[Task inputs]
-- Opening Marker --
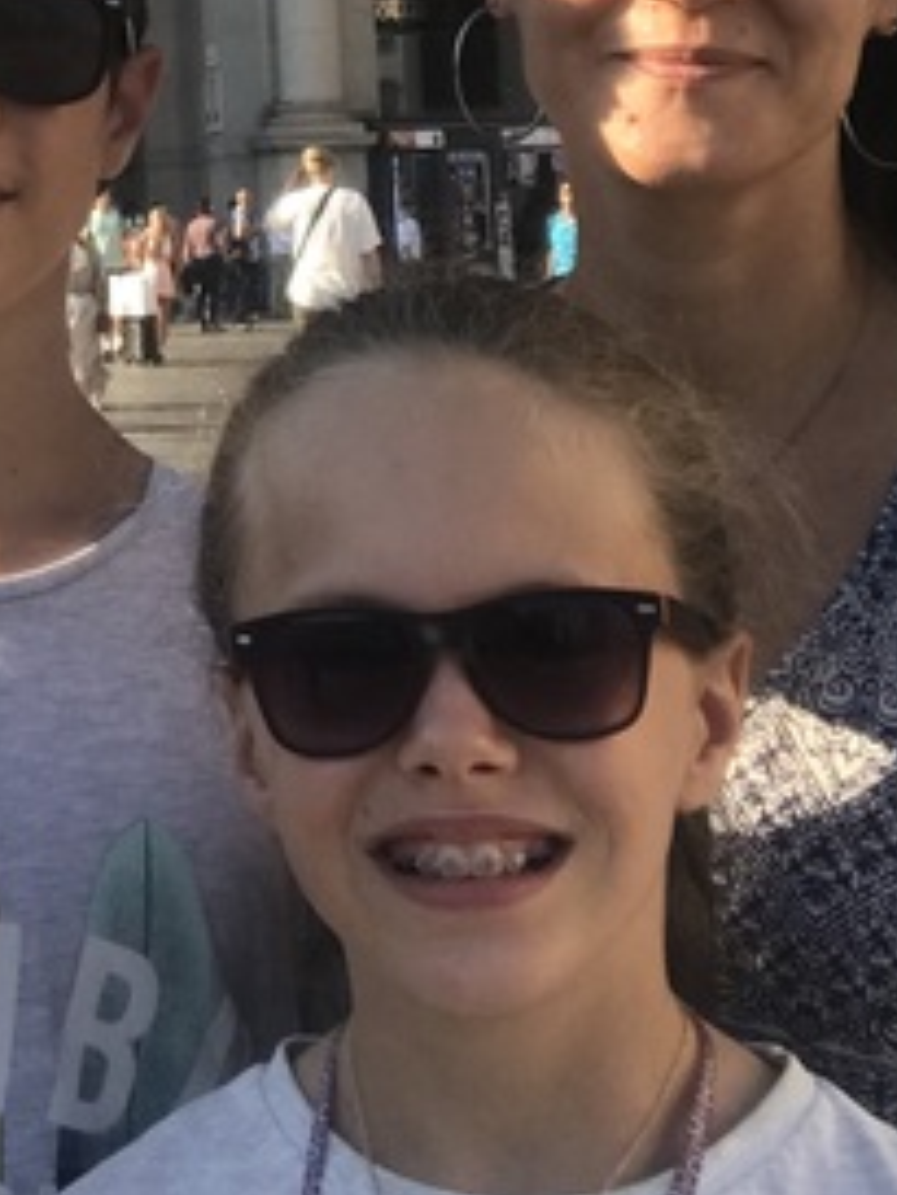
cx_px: -85
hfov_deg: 16.0
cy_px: -232
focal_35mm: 90
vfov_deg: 20.4
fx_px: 3107
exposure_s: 1/426
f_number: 2.2
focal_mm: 2.87
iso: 25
-- Closing Marker --
Any picture in the listing above gets left out; output the rest exactly.

cx_px: -85
hfov_deg: 16.0
cy_px: -232
focal_35mm: 90
vfov_deg: 20.4
fx_px: 3107
exposure_s: 1/426
f_number: 2.2
focal_mm: 2.87
iso: 25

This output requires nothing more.